As mental illnesses often do, it started out small. I wouldn’t answer a question in class for fear of being made fun of. I would stop wearing a shirt that someone made an innocuous comment about. Because I didn’t realize that this was the beginning of something bigger, I didn’t confront it. And so it got worse. I quit speaking up at all because I’d convince myself later that it was likely the stupidest comment in the history of humankind. I quit playing sports because I didn’t make every play the way I told myself I should have. I quit going to social events where there were people I wasn’t completely comfortable around (which was pretty much all of them) because I was sure they were judging me. I slowly but surely stopped living life.

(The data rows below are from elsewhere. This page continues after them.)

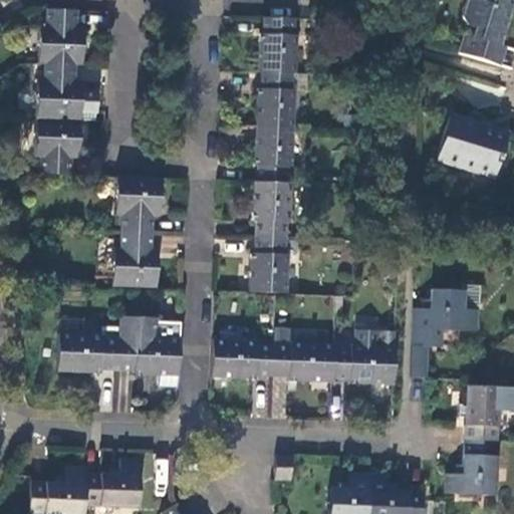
[(463,39),(459,53),(491,63),(495,46),(502,48),(513,0),(466,0),(461,17),(467,28),(474,30),(472,39),(466,37),(463,39)]
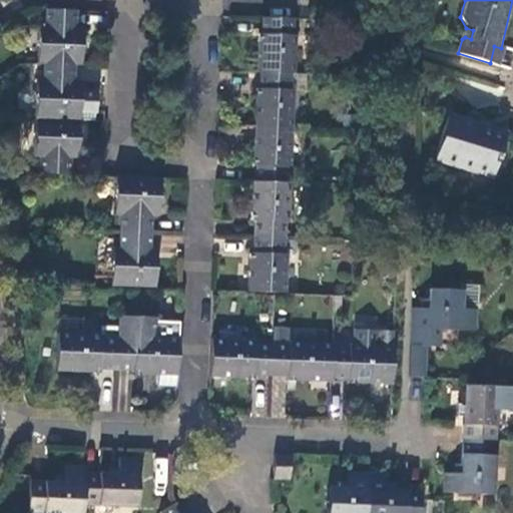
[(38,24),(36,63),(42,64),(76,65),(81,65),(83,26),(77,26),(78,10),(44,9),(44,25),(38,24)]
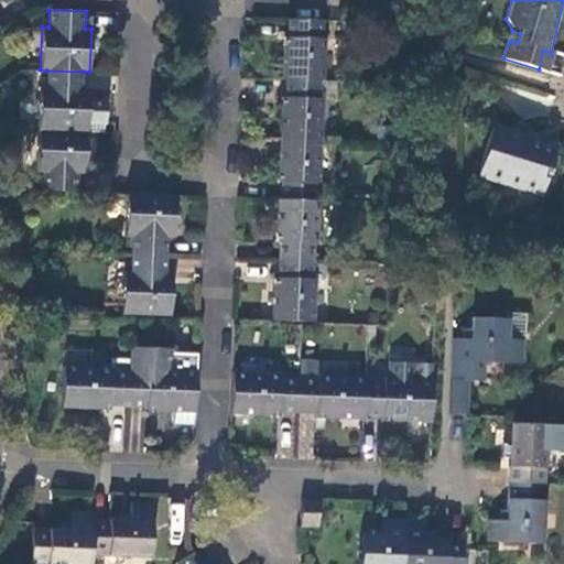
[(322,80),(324,80),(325,38),(323,38),(324,22),(285,20),(285,35),(282,35),(281,79),(284,79),(322,80)]
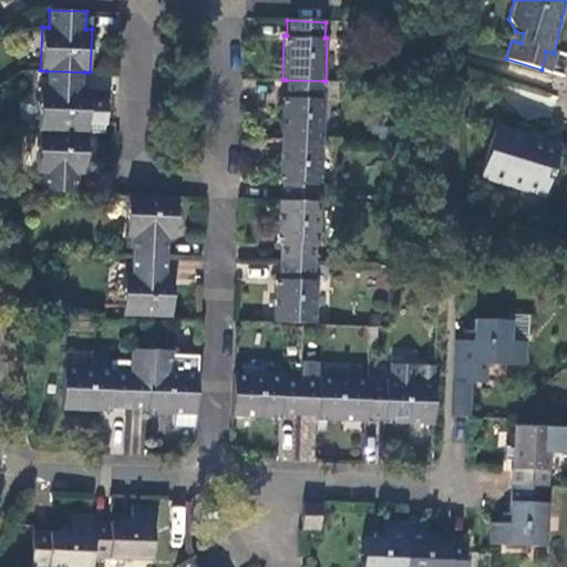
[(542,70),(553,73),(557,54),(554,53),(546,51),(542,70)]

It’s only now, at 28 years old that I’ve come to realize how small my circle has become, and how little my life consists of. In an interview I was asked what I like to do for fun. I was stumped. Such a simple question and I couldn’t think of a single hobby that I did just for me. Don’t get me wrong, I love the people in my life beyond words and I wouldn’t trade a single one of them, but when your social circle consists of a 7 year old son who could talk about Yu-Gi-Oh cards 24 hours a day, a boyfriend who works the exact opposite shifts as you, and a family that lives over an hour away, life can get pretty lonely.

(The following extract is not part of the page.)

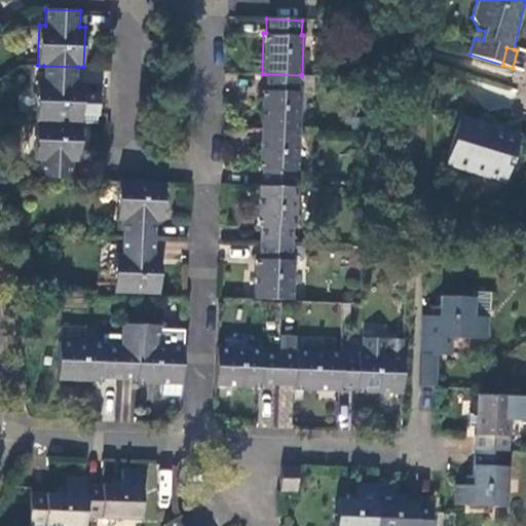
[(37,81),(35,121),(81,122),(100,123),(100,101),(82,100),(83,84),(77,83),(78,67),(43,66),(42,81),(37,81)]
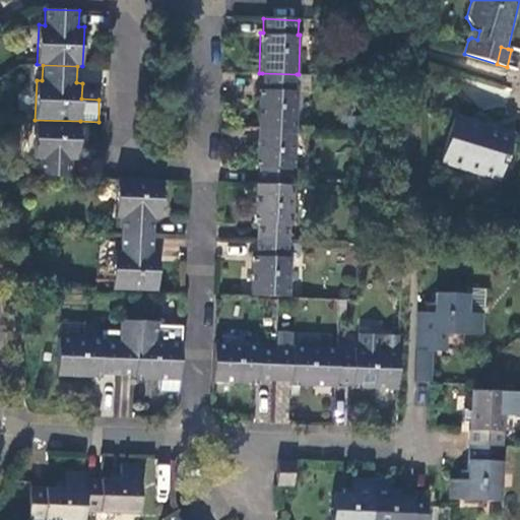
[(256,129),(297,130),(299,89),(296,89),(297,74),(262,73),(262,87),(258,86),(256,129)]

My anxiety had not only built up walls around me, it built an entire castle complete with a 12 foot alligator infested moat surrounding it, and no draw bridge. And it convinced me that I preferred it this way. That I was safe here, and comfortable and had everything I really needed in life. Until provisions ran low, and I realized I was a prisoner in the castle that I spent so much time building, and now I was slowly dying with no connection to the outside world. The moment when you come to that realization, is a dark and scary moment. And for some people, it’s so dark and scary that it breaks them. Me, I’m building a bridge. I realized that I had to venture out of my comfort zone. Not only that, but I had to let people in. I had to build connections because they are what help us learn and grow, and they are our true legacy when this life is over. My hope is that one day my castle is a bustling city square where everyone is welcome, people come and go as they please and everyone can feel comfortable. Until then, I will continue to work on making my way across that bridge. To those who met me halfway, I am eternally grateful.